Os brasileiros não podem passar este fim de ano sem refletir acerca de Alteridade. Durante essa época do ano “paira” sobre as pessoas um “espírito natalino”, isto é, são tomadas de um senso de solidariedade, um desejo de ajudar o próximo e de presentear uns aos outros. Isso ocorre porque os princípios bíblicos e cristãos vêm à tona, principalmente, o mais famoso de todos dito por Jesus Cristo “amar o próximo como a ti mesmo”. Por conseguinte, é necessário pensar no que realmente consiste o “amor”, pois este em sua essência relaciona-se com o respeito e a alteridade. Todavia, o povo brasileiro há muito tempo perdeu o “amor”, a “alteridade” e o “respeito”.

É perceptível a falta de respeito e de amor no Brasil. Os indivíduos não estão sabendo respeitar as opiniões diferentes das suas. Esta faltando o senso de alteridade, ou seja, não se sabe mais o que é “o outro” ou o que é “o diferente”. O ser humano é um ser gregário que tem a necessidade de uma relação de interação e dependência com “o outro”. Ocorre que, para que haja uma relação saudável entre as pessoas torna-se imprescindível a alteridade.  Portanto, a base de uma sociedade esta na relação harmônica entre o “eu” e o “outro”, e o que possibilita essa coexistência pacífica é justamente esse senso de alteridade. É saber conviver com “o outro”. Contudo, não é o que se tem visto neste país.
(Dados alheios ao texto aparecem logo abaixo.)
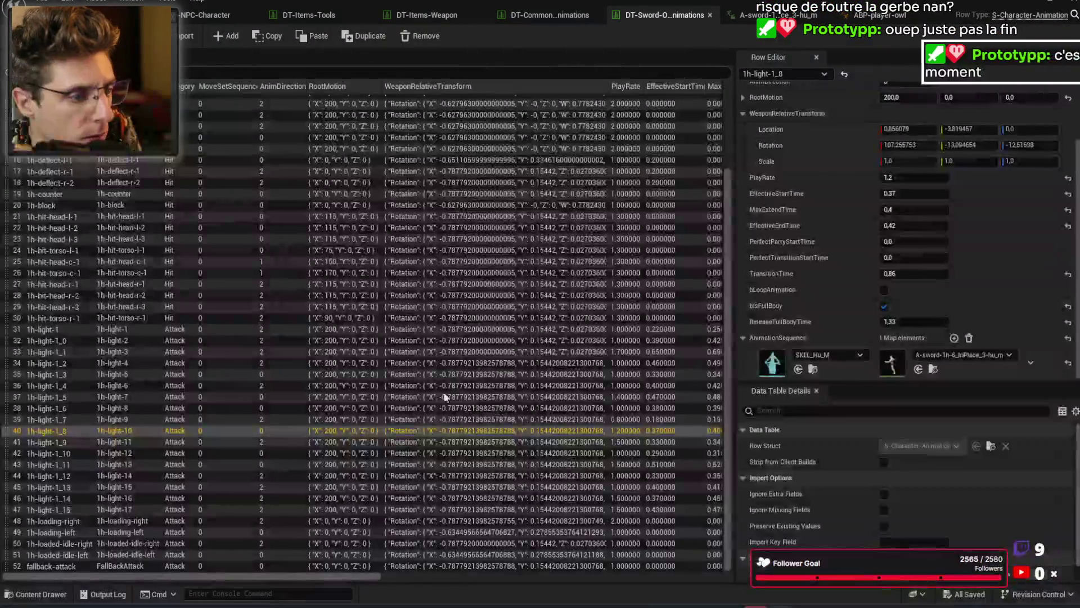
{"action": "left_click", "coordinate": [434, 442]}
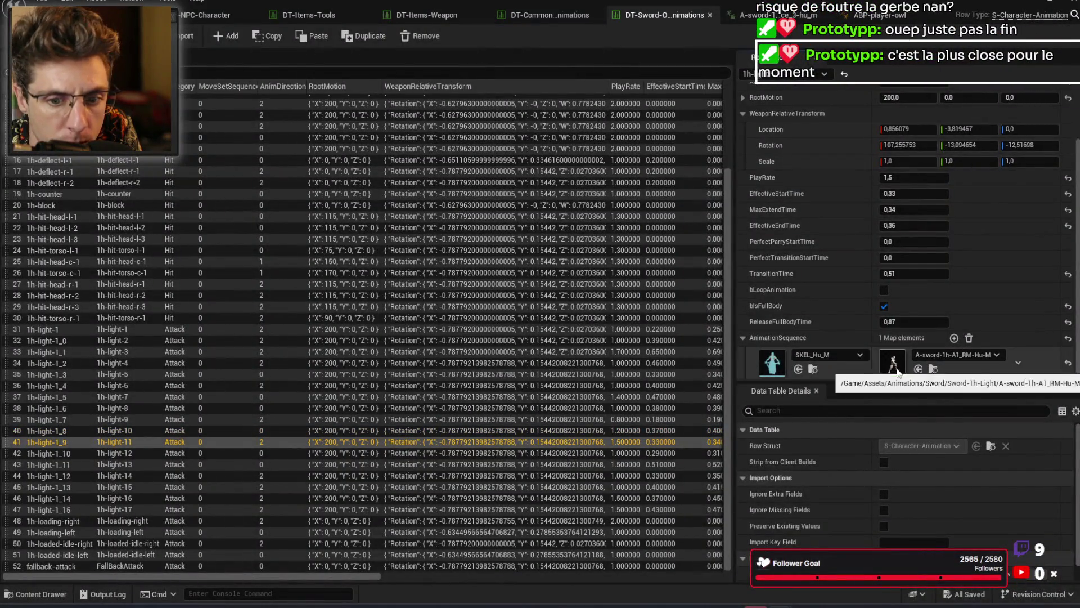
{"action": "double_click", "coordinate": [893, 368]}
{"action": "mouse_move", "coordinate": [383, 417]}
{"action": "left_mouse_down"}
{"action": "mouse_move", "coordinate": [543, 421]}
{"action": "mouse_move", "coordinate": [370, 415]}
{"action": "mouse_move", "coordinate": [537, 415]}
{"action": "mouse_move", "coordinate": [475, 406]}
{"action": "left_mouse_up"}
{"action": "mouse_move", "coordinate": [514, 404]}
{"action": "left_mouse_down"}
{"action": "mouse_move", "coordinate": [459, 404]}
{"action": "mouse_move", "coordinate": [512, 404]}
{"action": "mouse_move", "coordinate": [461, 404]}
{"action": "mouse_move", "coordinate": [503, 404]}
{"action": "left_mouse_up"}
{"action": "left_click", "coordinate": [665, 18]}
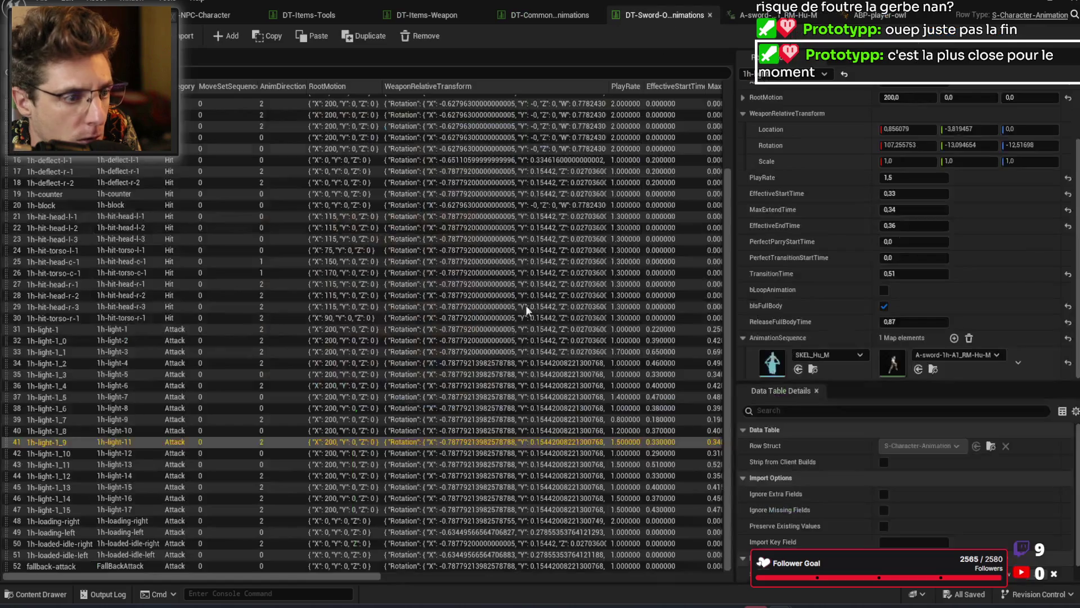
Step: Preview the A2 animation of row 1h-light-1_10 and the next row's B2 animation to frame 44
{"action": "left_click", "coordinate": [444, 453]}
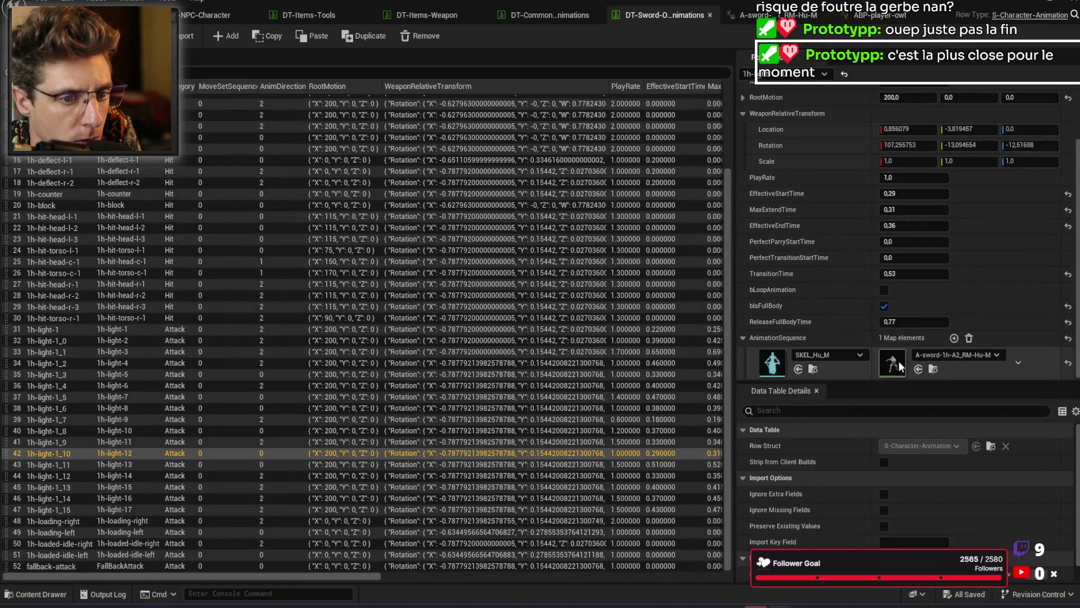
{"action": "double_click", "coordinate": [899, 366]}
{"action": "mouse_move", "coordinate": [394, 426]}
{"action": "left_mouse_down"}
{"action": "mouse_move", "coordinate": [426, 414]}
{"action": "mouse_move", "coordinate": [542, 410]}
{"action": "left_mouse_up"}
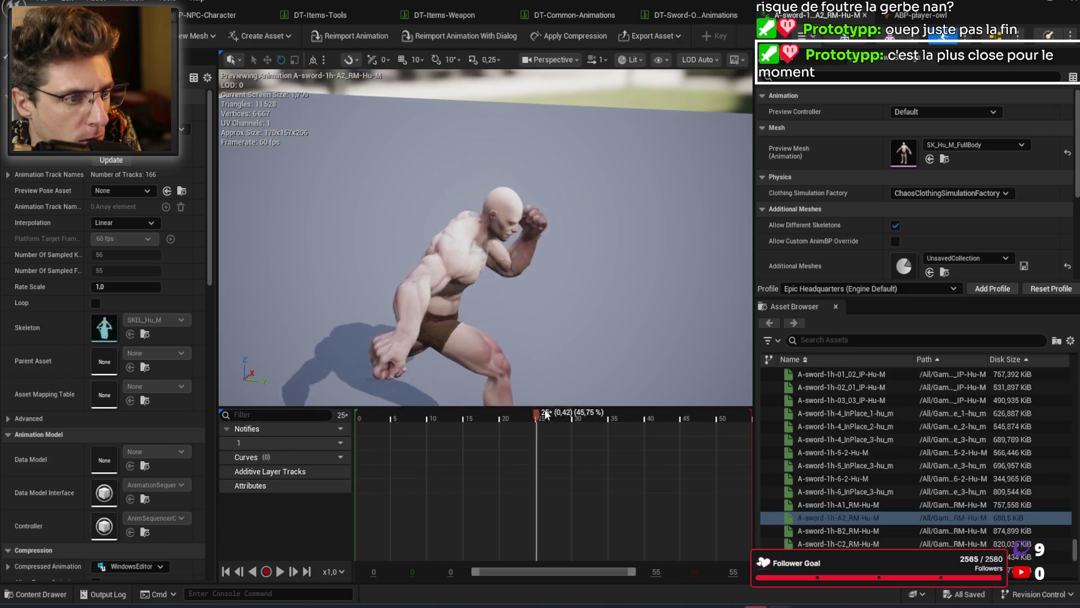
{"action": "left_click", "coordinate": [660, 18]}
{"action": "left_click", "coordinate": [481, 468]}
A alteridade implica que um indivíduo seja capaz de se colocar no lugar do “outro”, em uma relação baseada no diálogo e valorização das diferenças existentes. Mas, infelizmente, tem-se assistido uma proliferação de preconceitos contaminando a sociedade. Para as pessoas, tudo é motivo de discussão e discordância. Não se sabe mais respeitar a opinião do “outro”. Não se consegue mais conviver com “aquele” que pensa diferente. Há violência de toda ordem. Há preconceitos de origem, sexo, cor, opção sexual, religião, política.

Se o “outro” se posiciona a favor de determinada vertente ideológica partidária, “aqueles” que são contrários não apenas discordam, mas humilham, achincalham, escarnecem a opinião alheia. Durante o período eleitoral ficou evidente que não há uma maturidade salutar entre os brasileiros para discutir política. Tornou-se nítido a falta de alteridade.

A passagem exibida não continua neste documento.